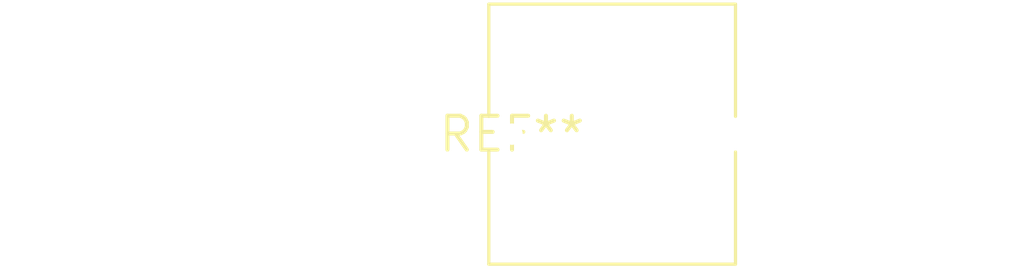
<source format=kicad_pcb>
(kicad_pcb (version 20240108) (generator pcbnew)

  (general
    (thickness 1.6)
  )

  (paper "A4")
  (layers
    (0 "F.Cu" signal)
    (31 "B.Cu" signal)
    (32 "B.Adhes" user "B.Adhesive")
    (33 "F.Adhes" user "F.Adhesive")
    (34 "B.Paste" user)
    (35 "F.Paste" user)
    (36 "B.SilkS" user "B.Silkscreen")
    (37 "F.SilkS" user "F.Silkscreen")
    (38 "B.Mask" user)
    (39 "F.Mask" user)
    (40 "Dwgs.User" user "User.Drawings")
    (41 "Cmts.User" user "User.Comments")
    (42 "Eco1.User" user "User.Eco1")
    (43 "Eco2.User" user "User.Eco2")
    (44 "Edge.Cuts" user)
    (45 "Margin" user)
    (46 "B.CrtYd" user "B.Courtyard")
    (47 "F.CrtYd" user "F.Courtyard")
    (48 "B.Fab" user)
    (49 "F.Fab" user)
    (50 "User.1" user)
    (51 "User.2" user)
    (52 "User.3" user)
    (53 "User.4" user)
    (54 "User.5" user)
    (55 "User.6" user)
    (56 "User.7" user)
    (57 "User.8" user)
    (58 "User.9" user)
  )

  (setup
    (pad_to_mask_clearance 0)
    (pcbplotparams
      (layerselection 0x00010fc_ffffffff)
      (plot_on_all_layers_selection 0x0000000_00000000)
      (disableapertmacros false)
      (usegerberextensions false)
      (usegerberattributes false)
      (usegerberadvancedattributes false)
      (creategerberjobfile false)
      (dashed_line_dash_ratio 12.000000)
      (dashed_line_gap_ratio 3.000000)
      (svgprecision 4)
      (plotframeref false)
      (viasonmask false)
      (mode 1)
      (useauxorigin false)
      (hpglpennumber 1)
      (hpglpenspeed 20)
      (hpglpendiameter 15.000000)
      (dxfpolygonmode false)
      (dxfimperialunits false)
      (dxfusepcbnewfont false)
      (psnegative false)
      (psa4output false)
      (plotreference false)
      (plotvalue false)
      (plotinvisibletext false)
      (sketchpadsonfab false)
      (subtractmaskfromsilk false)
      (outputformat 1)
      (mirror false)
      (drillshape 1)
      (scaleselection 1)
      (outputdirectory "")
    )
  )

  (net 0 "")

  (footprint "C_Rect_L9.0mm_W9.5mm_P7.50mm_MKT" (layer "F.Cu") (at 0 0))

)

</source>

→ **Task**:
Extract, exactly, the lines above that begin at the line containing "(scaleselection 1)" and end at the final line of the records; add no other text.

→ **Task response**:
      (scaleselection 1)
      (outputdirectory "")
    )
  )

  (net 0 "")

  (footprint "C_Rect_L9.0mm_W9.5mm_P7.50mm_MKT" (layer "F.Cu") (at 0 0))

)

</source>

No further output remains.